— What the exercise asks —
Retype the data below word for word, and leave the pictures out of your answer.

(Lens distortion parameter data)
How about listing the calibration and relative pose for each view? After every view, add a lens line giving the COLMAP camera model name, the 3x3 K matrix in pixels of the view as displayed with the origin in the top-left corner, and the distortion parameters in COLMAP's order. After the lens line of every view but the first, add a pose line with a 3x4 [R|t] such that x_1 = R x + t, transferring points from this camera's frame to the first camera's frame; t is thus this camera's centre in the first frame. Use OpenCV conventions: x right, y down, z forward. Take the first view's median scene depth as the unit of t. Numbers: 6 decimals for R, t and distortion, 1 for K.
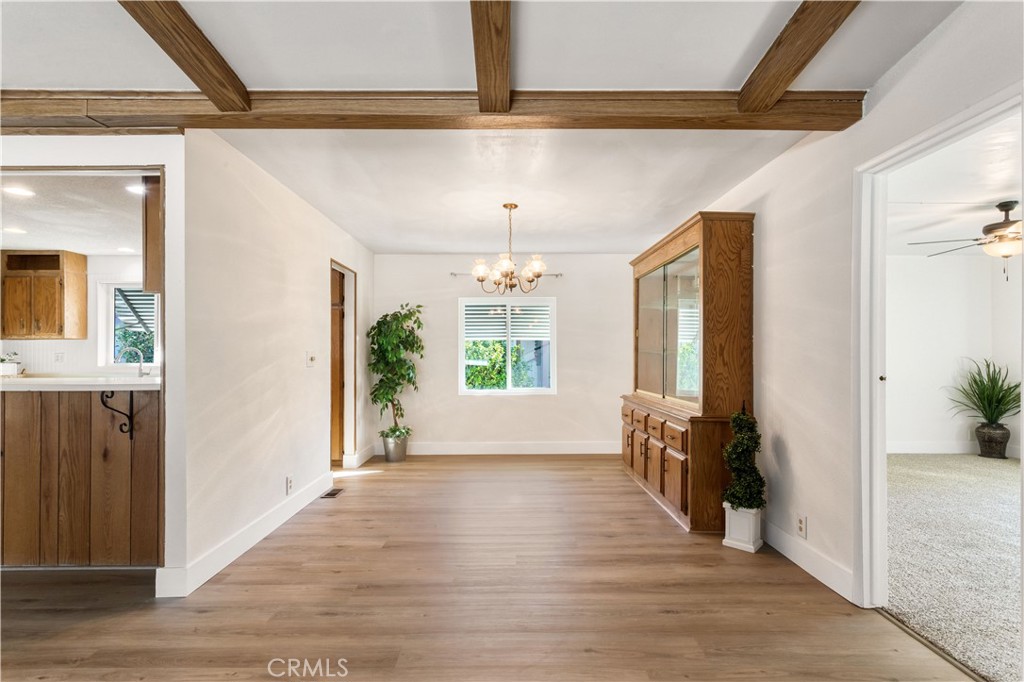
lens RADIAL K [[488.8, 0, 512.0], [0, 488.8, 341.0], [0, 0, 1]] dist [0.002240, 0.000506]
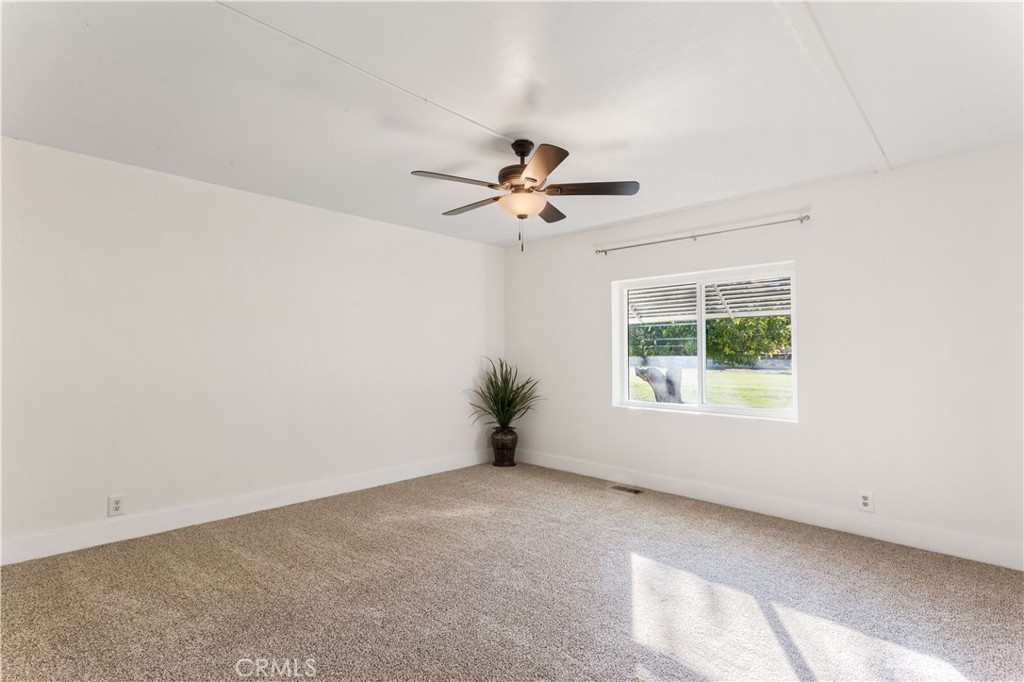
lens RADIAL K [[491.7, 0, 515.1], [0, 491.7, 359.9], [0, 0, 1]] dist [0.001295, 0.000144]
pose [[0.697172, -0.017508, 0.716690, 0.335520], [-0.009221, 0.999400, 0.033384, 0.009106], [-0.716844, -0.029883, 0.696593, 0.347502]]
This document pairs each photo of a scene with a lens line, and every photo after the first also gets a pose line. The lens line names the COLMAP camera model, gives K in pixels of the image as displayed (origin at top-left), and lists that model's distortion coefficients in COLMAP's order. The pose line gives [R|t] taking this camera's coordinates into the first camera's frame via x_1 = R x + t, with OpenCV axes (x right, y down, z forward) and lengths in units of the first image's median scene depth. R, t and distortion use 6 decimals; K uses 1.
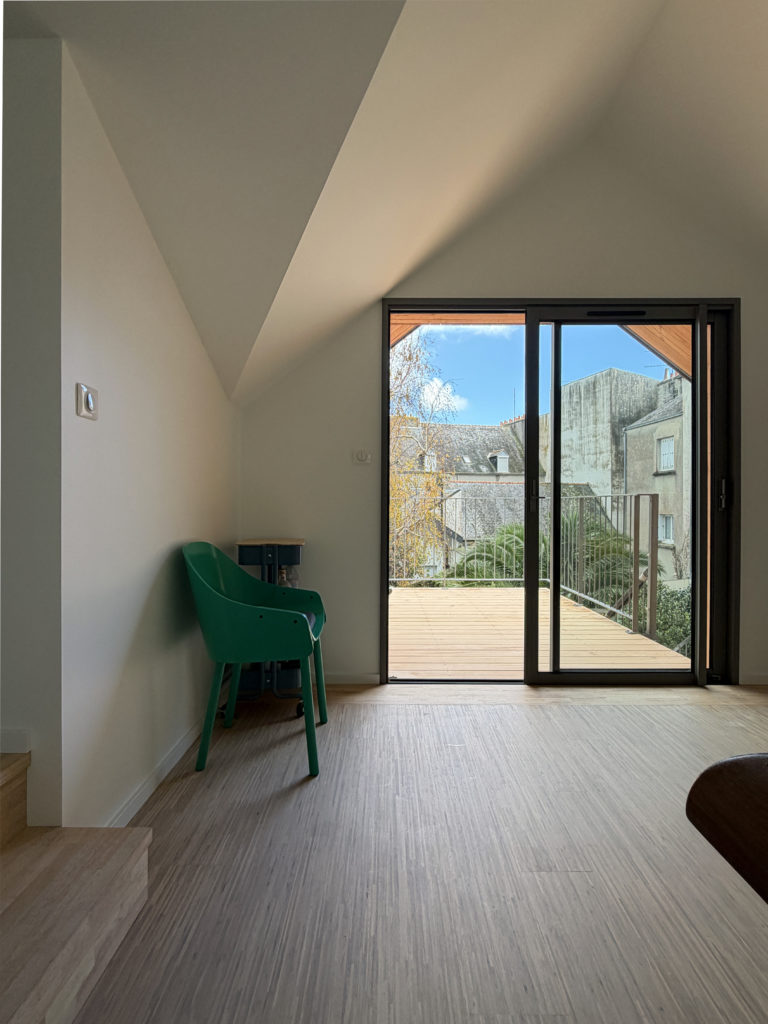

— Finished task —
How about listing the calibration and relative pose for each view? After every view, add a lens line giving the COLMAP camera model name, the 3x3 K matrix in pixels of the view as displayed with the origin in the top-left corner, and the distortion parameters in COLMAP's order. After the lens line of every view but the first, add a pose line with a 3x4 [R|t] such that x_1 = R x + t, transferring points from this camera's frame to the first camera's frame; t is thus this camera's centre in the first frame. Use OpenCV conventions: x right, y down, z forward. Take the first view's median scene depth as the unit of t. Numbers: 6 decimals for R, t and distortion, 1 for K.
lens RADIAL K [[488.8, 0, 512.0], [0, 488.8, 341.0], [0, 0, 1]] dist [0.002240, 0.000506]
lens RADIAL K [[491.7, 0, 515.1], [0, 491.7, 359.9], [0, 0, 1]] dist [0.001295, 0.000144]
pose [[0.697172, -0.017508, 0.716690, 0.335520], [-0.009221, 0.999400, 0.033384, 0.009106], [-0.716844, -0.029883, 0.696593, 0.347502]]
This document pairs each photo of a scene with a lens line, and every photo after the first also gets a pose line. The lens line names the COLMAP camera model, gives K in pixels of the image as displayed (origin at top-left), and lists that model's distortion coefficients in COLMAP's order. The pose line gives [R|t] taking this camera's coordinates into the first camera's frame via x_1 = R x + t, with OpenCV axes (x right, y down, z forward) and lengths in units of the first image's median scene depth. R, t and distortion use 6 decimals; K uses 1.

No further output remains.